Your goal:
Return, unchanged, the stretch of lines from the one containing "Понять основные тенденции рынка" through the one containing "для магистральных сетей.", both ends included, and nothing else.

Material provided:
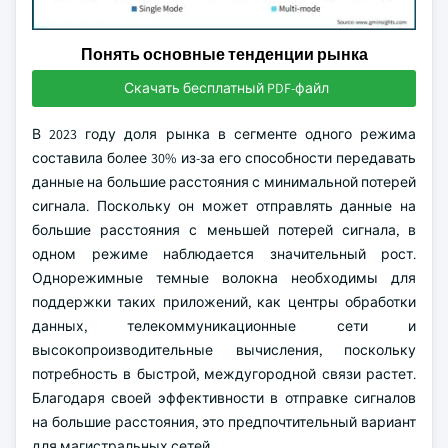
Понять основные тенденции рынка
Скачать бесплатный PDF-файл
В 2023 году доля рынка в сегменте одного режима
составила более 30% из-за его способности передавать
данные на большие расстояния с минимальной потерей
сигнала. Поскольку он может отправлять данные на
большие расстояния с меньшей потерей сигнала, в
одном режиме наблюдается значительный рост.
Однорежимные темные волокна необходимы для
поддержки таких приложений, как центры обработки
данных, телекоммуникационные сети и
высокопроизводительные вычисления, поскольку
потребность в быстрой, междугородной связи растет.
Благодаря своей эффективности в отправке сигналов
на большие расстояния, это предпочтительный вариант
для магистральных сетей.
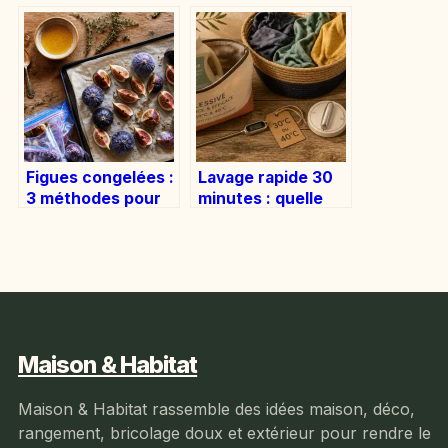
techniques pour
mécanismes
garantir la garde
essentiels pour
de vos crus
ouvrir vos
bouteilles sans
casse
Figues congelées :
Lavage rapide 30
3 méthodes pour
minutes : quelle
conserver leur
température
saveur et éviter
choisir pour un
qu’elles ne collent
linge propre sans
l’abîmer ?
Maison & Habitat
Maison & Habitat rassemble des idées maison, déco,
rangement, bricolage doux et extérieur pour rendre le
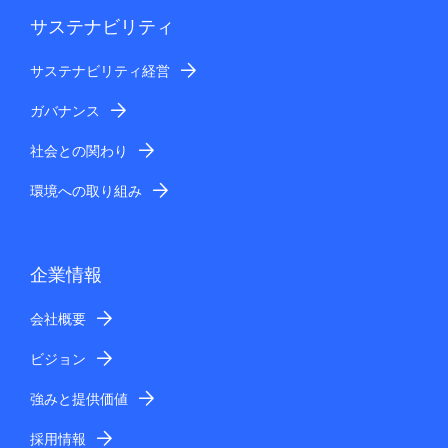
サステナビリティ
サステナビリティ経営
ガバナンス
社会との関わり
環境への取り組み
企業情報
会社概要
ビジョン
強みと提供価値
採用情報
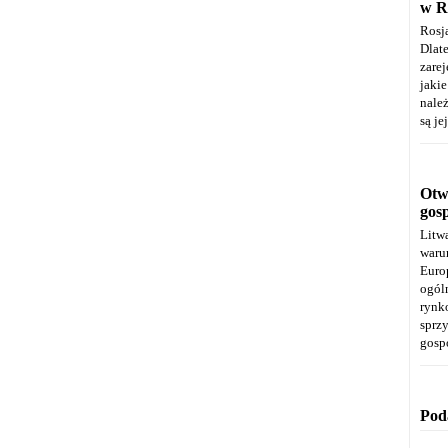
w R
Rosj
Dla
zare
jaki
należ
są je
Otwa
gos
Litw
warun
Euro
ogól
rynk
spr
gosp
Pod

* * *

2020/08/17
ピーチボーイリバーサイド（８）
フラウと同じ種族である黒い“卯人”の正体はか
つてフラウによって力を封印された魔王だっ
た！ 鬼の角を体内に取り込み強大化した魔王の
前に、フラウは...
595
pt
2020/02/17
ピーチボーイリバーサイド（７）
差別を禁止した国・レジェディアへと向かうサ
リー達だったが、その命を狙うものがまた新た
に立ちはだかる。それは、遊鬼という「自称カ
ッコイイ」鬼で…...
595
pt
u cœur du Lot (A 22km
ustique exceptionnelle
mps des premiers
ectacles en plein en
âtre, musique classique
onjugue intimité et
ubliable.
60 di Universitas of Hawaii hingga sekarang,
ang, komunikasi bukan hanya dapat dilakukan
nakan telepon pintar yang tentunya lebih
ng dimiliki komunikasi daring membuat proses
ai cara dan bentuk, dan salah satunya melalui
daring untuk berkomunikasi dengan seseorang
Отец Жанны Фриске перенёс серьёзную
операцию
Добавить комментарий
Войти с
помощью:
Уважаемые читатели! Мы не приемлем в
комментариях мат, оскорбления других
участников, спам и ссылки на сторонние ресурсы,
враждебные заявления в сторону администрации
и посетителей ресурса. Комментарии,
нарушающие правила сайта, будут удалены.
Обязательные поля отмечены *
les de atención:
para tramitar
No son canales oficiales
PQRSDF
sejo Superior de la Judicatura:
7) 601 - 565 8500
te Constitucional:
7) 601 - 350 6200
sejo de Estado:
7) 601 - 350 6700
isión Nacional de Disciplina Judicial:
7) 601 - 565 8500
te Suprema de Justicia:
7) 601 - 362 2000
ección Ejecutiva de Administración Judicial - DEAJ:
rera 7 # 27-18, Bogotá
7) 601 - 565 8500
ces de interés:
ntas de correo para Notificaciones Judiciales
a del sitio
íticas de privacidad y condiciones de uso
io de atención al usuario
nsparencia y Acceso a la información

* * *

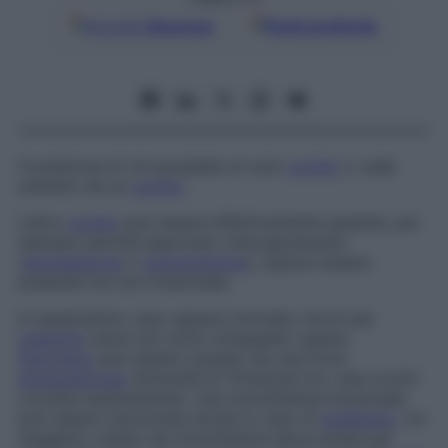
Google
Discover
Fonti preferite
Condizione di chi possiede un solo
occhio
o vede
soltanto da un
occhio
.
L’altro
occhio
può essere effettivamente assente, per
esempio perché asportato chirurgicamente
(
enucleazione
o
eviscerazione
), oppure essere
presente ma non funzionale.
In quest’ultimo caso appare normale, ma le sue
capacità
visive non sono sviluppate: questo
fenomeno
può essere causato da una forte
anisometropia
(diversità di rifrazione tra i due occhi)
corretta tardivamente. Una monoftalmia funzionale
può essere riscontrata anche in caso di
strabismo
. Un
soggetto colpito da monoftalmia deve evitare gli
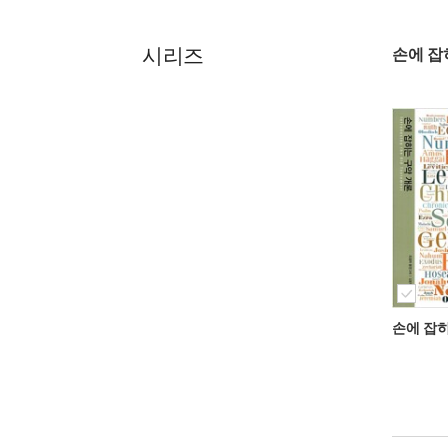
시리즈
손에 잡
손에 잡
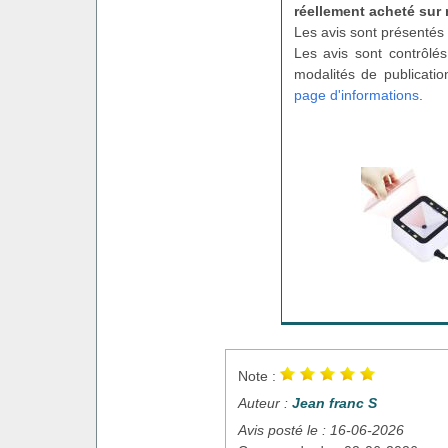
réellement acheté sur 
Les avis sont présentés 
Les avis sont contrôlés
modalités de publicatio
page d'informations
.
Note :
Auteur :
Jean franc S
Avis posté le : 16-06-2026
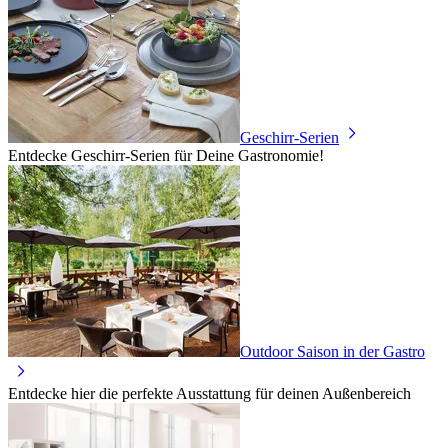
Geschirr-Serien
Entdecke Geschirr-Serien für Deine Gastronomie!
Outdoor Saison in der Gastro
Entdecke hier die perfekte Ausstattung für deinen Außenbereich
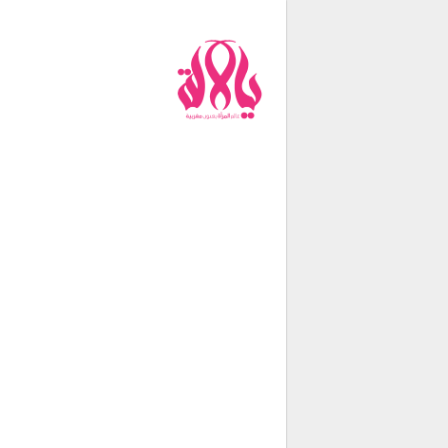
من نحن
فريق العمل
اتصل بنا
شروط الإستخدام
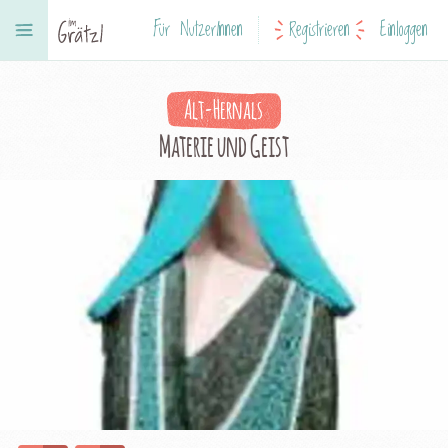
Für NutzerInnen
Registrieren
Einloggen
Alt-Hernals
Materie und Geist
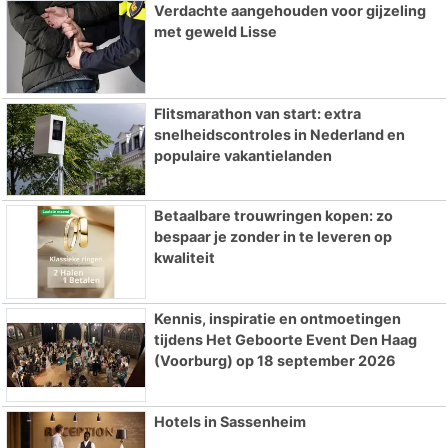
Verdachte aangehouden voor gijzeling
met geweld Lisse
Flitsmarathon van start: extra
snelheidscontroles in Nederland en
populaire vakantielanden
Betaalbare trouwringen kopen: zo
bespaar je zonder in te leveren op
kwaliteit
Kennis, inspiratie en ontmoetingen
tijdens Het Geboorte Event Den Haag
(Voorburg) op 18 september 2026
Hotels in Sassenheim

Your solution:
Понять основные тенденции рынка
Скачать бесплатный PDF-файл
В 2023 году доля рынка в сегменте одного режима
составила более 30% из-за его способности передавать
данные на большие расстояния с минимальной потерей
сигнала. Поскольку он может отправлять данные на
большие расстояния с меньшей потерей сигнала, в
одном режиме наблюдается значительный рост.
Однорежимные темные волокна необходимы для
поддержки таких приложений, как центры обработки
данных, телекоммуникационные сети и
высокопроизводительные вычисления, поскольку
потребность в быстрой, междугородной связи растет.
Благодаря своей эффективности в отправке сигналов
на большие расстояния, это предпочтительный вариант
для магистральных сетей.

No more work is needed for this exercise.